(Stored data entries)

■ ■ ■ ■ ■

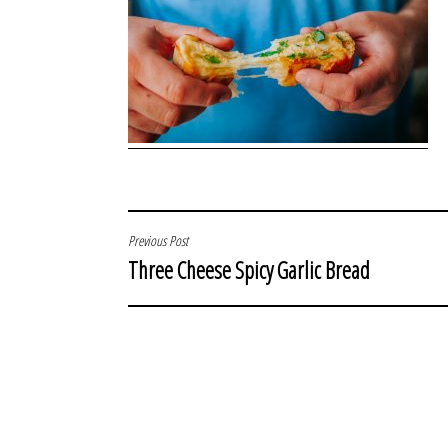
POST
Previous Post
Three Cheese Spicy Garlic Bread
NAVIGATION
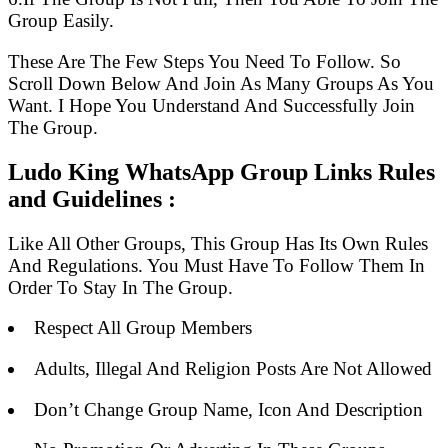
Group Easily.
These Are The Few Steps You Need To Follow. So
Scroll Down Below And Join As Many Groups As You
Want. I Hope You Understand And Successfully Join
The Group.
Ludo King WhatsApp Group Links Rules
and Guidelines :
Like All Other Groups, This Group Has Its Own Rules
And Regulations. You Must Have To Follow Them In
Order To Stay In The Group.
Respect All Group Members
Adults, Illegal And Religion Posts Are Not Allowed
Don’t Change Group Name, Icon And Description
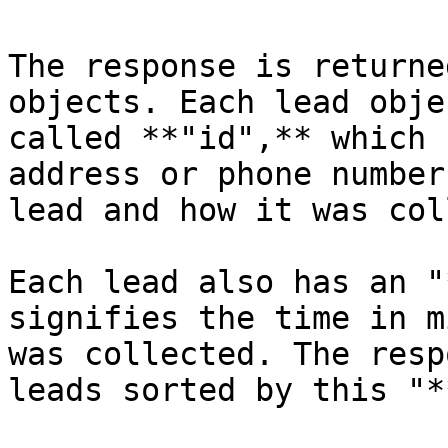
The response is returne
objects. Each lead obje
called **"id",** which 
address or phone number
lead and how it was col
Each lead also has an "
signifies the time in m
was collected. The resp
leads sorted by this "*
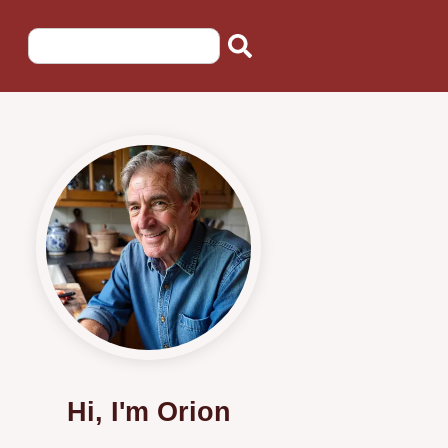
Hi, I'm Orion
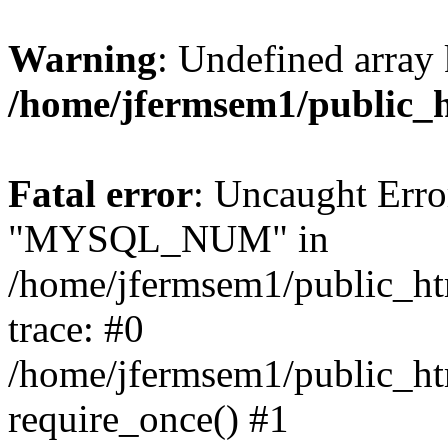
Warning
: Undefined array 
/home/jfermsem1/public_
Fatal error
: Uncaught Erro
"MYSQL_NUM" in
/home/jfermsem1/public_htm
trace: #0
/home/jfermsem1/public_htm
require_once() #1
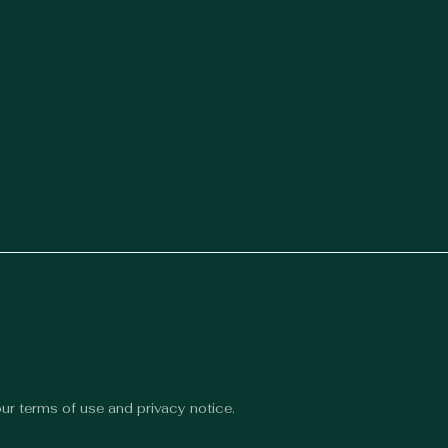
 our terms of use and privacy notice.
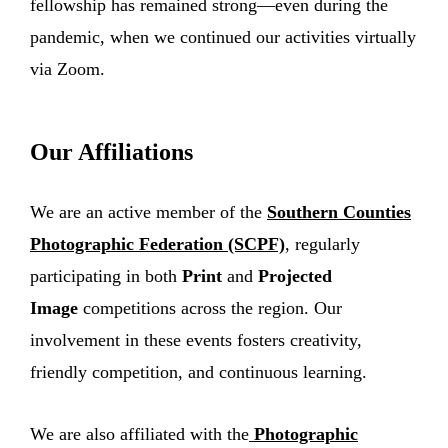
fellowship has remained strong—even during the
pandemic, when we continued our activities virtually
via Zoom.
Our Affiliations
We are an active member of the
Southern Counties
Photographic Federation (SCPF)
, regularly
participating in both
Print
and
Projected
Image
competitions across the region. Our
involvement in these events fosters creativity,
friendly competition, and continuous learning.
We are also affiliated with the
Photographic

■ ■ ■ ■ ■

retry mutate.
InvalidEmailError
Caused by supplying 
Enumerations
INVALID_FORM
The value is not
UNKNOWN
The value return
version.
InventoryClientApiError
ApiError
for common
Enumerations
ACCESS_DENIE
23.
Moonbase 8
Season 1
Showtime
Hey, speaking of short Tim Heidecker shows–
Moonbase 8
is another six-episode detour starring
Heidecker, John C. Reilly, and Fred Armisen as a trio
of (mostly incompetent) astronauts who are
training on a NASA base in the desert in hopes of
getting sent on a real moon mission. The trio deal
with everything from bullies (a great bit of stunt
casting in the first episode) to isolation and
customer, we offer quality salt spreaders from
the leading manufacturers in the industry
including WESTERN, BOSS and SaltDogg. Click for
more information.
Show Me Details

■ ■ ■ ■ ■

ACTIVITY:
Search term "from": return each line of the data that contains it.

RESPONSE:
with everything from bullies (a great bit of stunt
customer, we offer quality salt spreaders from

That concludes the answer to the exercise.